FAISALABAD: Textile exporters have reiterated the demand for early announcement of the incentive package promised by the premier to control the widening trade deficit as substantial export capacity has been shut down because of high energy cost and other factors.

Commenting on recent trade figures in a statement on Tuesday, Pakistan Textile Exporters Association (PTEA) Chairman Ajmal Farooq and Vice Chairman Muhammad Naeem expressed concern over the growing trade gap and shrinking exports.

They said Pakistan’s exports fell 3.93% to $8.18 billion from July to November 2016, down $334.68 million compared to the corresponding period of previous year.

On the other hand, imports grew 8.7% to almost $20 billion in the July-November period. The import bill stood $1.6-billion higher than the previous year.
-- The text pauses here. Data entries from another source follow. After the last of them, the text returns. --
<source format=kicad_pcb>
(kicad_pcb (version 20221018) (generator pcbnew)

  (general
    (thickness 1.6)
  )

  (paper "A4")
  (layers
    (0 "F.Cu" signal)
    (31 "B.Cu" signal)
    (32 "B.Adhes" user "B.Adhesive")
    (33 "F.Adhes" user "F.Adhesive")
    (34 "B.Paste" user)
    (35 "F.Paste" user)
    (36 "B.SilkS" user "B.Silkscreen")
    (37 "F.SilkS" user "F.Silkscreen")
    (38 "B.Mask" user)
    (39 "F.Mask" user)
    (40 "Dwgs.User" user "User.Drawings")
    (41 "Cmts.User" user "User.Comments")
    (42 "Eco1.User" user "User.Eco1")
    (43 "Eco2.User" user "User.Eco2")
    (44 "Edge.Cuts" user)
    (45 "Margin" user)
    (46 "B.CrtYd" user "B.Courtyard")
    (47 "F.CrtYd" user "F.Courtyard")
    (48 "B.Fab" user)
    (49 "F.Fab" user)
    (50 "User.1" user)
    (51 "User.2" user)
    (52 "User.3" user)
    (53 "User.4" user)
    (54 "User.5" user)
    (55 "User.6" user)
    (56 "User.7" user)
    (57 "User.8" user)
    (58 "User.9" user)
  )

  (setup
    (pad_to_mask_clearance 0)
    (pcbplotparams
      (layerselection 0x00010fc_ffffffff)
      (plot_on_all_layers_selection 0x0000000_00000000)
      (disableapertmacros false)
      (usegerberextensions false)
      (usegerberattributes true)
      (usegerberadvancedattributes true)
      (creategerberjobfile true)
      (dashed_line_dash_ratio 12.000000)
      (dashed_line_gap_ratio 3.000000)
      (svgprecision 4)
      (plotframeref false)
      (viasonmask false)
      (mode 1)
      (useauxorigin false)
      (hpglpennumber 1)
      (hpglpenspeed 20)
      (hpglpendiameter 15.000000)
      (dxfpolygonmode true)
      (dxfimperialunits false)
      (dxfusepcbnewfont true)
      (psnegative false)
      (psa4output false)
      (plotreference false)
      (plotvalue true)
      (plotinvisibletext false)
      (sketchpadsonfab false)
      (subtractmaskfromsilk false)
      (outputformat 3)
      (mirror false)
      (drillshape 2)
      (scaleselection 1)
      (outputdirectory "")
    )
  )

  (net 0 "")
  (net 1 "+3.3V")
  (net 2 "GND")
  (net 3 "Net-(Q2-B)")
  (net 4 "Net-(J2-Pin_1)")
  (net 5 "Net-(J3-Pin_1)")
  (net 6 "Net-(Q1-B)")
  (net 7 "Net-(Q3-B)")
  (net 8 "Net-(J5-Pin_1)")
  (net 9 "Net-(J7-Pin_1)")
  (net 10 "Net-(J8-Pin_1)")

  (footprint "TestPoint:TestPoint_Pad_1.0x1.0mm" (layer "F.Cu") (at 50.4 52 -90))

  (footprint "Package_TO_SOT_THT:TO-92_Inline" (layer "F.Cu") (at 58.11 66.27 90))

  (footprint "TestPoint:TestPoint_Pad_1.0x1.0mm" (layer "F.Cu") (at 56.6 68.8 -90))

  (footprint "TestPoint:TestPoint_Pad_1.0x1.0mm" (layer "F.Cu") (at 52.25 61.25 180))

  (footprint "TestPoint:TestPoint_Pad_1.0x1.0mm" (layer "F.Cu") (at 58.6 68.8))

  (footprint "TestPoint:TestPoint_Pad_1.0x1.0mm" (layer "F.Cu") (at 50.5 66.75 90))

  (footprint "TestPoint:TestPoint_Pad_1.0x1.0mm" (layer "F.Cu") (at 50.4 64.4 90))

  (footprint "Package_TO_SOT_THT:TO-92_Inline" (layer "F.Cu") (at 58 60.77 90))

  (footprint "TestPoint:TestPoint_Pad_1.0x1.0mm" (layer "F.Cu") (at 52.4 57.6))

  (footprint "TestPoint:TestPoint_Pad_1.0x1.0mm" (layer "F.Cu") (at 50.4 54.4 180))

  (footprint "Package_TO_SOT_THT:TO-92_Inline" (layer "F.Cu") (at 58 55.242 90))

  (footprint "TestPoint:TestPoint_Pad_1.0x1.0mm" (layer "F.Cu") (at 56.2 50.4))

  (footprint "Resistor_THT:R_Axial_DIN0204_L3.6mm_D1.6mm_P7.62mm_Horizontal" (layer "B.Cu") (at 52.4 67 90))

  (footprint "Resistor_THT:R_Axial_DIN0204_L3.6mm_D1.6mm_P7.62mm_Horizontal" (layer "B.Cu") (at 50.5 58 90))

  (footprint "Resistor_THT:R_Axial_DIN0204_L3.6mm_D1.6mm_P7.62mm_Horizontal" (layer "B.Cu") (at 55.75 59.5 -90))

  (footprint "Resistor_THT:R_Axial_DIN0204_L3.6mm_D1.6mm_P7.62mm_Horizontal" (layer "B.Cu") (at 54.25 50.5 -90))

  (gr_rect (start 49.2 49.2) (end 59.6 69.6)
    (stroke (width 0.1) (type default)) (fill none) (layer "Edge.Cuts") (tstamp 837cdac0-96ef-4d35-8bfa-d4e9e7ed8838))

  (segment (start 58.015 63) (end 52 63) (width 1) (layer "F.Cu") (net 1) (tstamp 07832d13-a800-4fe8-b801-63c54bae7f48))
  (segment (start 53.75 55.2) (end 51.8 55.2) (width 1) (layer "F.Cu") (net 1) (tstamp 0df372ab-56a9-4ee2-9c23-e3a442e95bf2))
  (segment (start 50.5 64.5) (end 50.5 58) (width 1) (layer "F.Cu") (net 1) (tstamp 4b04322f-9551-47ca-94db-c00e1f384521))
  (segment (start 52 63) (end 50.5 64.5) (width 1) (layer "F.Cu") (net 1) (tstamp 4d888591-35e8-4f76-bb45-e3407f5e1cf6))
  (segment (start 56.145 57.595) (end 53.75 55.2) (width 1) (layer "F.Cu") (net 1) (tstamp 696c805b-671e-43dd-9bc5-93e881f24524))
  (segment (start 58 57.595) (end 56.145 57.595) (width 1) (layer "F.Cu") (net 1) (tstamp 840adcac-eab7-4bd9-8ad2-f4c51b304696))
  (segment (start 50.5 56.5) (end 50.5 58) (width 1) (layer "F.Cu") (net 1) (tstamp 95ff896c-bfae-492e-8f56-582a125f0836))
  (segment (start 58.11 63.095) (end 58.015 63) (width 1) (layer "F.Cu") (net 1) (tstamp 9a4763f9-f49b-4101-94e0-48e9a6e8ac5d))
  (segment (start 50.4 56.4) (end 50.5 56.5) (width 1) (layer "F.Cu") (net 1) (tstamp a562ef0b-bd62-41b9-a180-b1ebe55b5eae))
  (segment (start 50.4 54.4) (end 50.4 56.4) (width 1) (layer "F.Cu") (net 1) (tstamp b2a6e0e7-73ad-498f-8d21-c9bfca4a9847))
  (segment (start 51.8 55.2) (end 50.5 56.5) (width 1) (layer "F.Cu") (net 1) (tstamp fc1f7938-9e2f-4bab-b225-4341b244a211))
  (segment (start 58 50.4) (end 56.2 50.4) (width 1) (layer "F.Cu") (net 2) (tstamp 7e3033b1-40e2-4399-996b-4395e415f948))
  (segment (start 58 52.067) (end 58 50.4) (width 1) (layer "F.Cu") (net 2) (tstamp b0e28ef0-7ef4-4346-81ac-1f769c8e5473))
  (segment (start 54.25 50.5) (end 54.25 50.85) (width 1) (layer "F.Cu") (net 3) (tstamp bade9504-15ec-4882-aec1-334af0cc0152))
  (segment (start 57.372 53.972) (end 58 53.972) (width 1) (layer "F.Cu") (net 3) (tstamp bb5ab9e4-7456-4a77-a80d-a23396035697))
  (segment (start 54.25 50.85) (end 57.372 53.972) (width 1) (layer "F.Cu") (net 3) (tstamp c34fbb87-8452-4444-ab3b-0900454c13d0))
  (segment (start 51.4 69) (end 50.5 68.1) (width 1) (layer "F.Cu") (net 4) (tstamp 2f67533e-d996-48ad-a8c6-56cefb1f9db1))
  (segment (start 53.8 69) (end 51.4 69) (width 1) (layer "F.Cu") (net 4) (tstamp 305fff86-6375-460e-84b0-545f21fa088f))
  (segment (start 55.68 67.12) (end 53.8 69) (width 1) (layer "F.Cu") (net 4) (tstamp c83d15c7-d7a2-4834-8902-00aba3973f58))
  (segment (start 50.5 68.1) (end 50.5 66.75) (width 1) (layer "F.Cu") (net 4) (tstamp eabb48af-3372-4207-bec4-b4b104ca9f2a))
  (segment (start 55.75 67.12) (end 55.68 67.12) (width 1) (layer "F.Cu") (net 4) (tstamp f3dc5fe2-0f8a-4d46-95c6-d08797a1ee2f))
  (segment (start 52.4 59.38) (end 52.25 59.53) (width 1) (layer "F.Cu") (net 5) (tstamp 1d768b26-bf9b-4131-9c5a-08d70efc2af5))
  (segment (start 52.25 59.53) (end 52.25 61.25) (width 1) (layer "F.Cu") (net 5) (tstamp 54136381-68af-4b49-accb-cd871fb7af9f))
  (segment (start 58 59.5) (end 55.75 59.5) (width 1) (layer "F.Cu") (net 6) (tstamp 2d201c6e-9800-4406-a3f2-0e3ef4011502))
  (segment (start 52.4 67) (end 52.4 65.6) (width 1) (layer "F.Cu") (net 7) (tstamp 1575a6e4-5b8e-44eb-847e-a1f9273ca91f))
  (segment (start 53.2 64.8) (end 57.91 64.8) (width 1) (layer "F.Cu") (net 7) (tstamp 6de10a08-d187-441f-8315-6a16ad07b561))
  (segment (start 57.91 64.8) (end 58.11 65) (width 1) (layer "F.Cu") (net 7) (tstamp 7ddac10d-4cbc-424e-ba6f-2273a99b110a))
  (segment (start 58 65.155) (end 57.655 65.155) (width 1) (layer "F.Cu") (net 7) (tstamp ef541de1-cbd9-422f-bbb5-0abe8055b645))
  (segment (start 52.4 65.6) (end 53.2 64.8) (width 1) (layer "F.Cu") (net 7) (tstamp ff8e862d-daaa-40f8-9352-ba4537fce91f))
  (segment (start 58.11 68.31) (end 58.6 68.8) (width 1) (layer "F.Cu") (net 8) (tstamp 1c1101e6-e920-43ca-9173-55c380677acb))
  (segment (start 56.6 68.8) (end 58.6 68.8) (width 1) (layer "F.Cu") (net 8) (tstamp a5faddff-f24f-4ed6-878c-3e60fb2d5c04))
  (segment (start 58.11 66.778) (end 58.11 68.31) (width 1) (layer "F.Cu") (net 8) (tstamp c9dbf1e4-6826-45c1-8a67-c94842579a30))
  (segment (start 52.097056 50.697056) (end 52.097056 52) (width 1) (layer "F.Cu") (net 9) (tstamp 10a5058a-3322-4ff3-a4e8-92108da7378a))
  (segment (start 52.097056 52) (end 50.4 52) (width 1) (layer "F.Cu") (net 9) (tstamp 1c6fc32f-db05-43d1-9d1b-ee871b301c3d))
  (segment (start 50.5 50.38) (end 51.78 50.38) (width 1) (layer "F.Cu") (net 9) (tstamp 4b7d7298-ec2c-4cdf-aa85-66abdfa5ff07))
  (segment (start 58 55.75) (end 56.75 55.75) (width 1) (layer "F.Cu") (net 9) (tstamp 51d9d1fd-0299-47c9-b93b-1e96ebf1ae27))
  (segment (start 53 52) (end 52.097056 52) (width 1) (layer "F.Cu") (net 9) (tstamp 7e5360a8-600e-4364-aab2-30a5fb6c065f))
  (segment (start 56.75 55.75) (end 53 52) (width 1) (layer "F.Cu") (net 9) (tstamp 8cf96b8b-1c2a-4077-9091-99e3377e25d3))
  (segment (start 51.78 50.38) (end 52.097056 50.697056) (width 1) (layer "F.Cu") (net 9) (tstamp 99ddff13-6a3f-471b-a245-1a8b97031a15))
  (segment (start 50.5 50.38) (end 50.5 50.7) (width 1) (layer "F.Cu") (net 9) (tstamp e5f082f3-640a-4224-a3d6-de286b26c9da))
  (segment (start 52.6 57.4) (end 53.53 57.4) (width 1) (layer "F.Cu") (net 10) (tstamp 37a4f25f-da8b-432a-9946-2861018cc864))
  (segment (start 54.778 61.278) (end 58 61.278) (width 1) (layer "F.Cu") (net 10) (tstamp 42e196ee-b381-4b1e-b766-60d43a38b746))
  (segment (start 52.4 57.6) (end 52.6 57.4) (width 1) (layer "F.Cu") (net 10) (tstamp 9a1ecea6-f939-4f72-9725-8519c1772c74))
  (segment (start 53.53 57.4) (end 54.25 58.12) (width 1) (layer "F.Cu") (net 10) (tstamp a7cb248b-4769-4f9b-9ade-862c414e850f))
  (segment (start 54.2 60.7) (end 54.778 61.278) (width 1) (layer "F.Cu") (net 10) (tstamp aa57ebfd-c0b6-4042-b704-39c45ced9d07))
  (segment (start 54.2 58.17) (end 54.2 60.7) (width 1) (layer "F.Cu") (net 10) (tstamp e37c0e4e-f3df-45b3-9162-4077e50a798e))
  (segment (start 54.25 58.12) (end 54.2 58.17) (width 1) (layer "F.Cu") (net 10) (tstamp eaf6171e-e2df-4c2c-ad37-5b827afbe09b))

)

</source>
They cited high cost of production and failure to compete in the world market as major hurdles in the way of export growth and if factors causing the industrial crisis were not addressed, the situation may aggravate in coming months.

The drop in exports would have dire impact on the economy which was already under pressure, they said.

In order to rescue the ailing textile industry, the prime minister had promised a relief package as the industry had lagged behind in the region, but even after a delay of months, it was still waiting for the relief.

Lack of a serious attitude of the policymakers was badly hitting the economy, they remarked. Farooq was of the view that the textile industry was facing a crisis-like situation because the cost of doing business was much higher than regional competitors.

“Over 30% of the manufacturing capacity is lying idle and production has gone down on account of lack of competitiveness,” he said.

“We are losing our share in global trade whereas competing countries like Bangladesh, India, China and Vietnam are rapidly multiplying their exports just because of the edge they have in the cost of doing business and other incentives offered by their governments.”

Farooq suggested that the government needed to frame pragmatic policies in consultation with the stakeholders in order to bring down the business cost by fixing input prices in line with competing countries, which would provide a level playing field.